• 30 março, 2026

Expocanas reforça liderança de MS na produção de energia limpa

Mato Grosso do Sul consolida sua posição como referência nacional na produção de bioenergia. Atualmente, o Estado conta com 22 usinas em operação, todas voltadas à produção de etanol hidratado e à cogeração de bioeletricidade. Além disso, 14 dessas unidades exportam o excedente para a rede nacional de energia elétrica.

Evento fortalece o setor sucroenergético

Nesse cenário de crescimento, a 4ª Expocanas ocorre entre os dias 25 e 27 de março, em Nova Alvorada do Sul. O evento, que já alcança projeção estadual e nacional, reúne produtores, empresas e especialistas para discutir inovação, produtividade e oportunidades de mercado.

Durante a abertura, o governador Eduardo Riedel destacou a importância estratégica do setor:

“A Expocanas reflete a transformação energética do Estado, desde a produção no campo até a industrialização e geração de energia”.

Além disso, ele ressaltou o papel do biometano como eixo central dessa estratégia, reforçando os investimentos do setor industrial na diversificação da matriz energética.
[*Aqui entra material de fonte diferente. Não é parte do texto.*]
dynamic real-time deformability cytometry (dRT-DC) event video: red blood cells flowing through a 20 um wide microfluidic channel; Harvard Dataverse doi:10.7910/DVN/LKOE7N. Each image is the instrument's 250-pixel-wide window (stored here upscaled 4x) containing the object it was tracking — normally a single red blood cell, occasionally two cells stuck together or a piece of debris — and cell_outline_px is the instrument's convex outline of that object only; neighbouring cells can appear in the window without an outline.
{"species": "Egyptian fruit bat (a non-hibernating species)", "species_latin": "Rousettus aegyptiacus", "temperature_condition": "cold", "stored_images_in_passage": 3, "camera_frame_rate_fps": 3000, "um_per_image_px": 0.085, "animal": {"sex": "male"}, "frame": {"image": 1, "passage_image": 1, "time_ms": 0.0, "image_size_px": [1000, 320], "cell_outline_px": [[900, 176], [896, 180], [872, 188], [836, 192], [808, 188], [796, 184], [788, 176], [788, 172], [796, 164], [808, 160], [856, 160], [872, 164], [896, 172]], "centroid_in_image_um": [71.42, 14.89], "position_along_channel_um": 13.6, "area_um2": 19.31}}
Produção e desempenho em alta

Dados da Biosul apontam que Mato Grosso do Sul ocupa posição de destaque no cenário nacional. Atualmente, o Estado é:

  • 4º maior produtor de cana-de-açúcar e etanol
  • 2º maior produtor de etanol de milho
  • 5º maior produtor de açúcar
  • 4º maior exportador de bioeletricidade do país

Além disso, na safra 2024/2025, o Estado produziu 4,3 bilhões de litros de etanol. Para o ciclo 2025/2026, a projeção é de crescimento, com estimativa de 4,7 bilhões de litros.

Nesse contexto, o milho ganha cada vez mais relevância, passando de 37% para 42% da produção total.

Impacto econômico e geração de empregos

O setor sucroenergético também exerce papel fundamental na economia estadual. Atualmente, a cadeia produtiva:

  • está presente em 42 municípios
  • ocupa cerca de 800 mil hectares de cultivo
  • gera aproximadamente 34 mil empregos diretos
  • movimenta mais de R$ 1,4 bilhão em massa salarial

Como resultado, o segmento responde por 18,9% do PIB industrial de Mato Grosso do Sul.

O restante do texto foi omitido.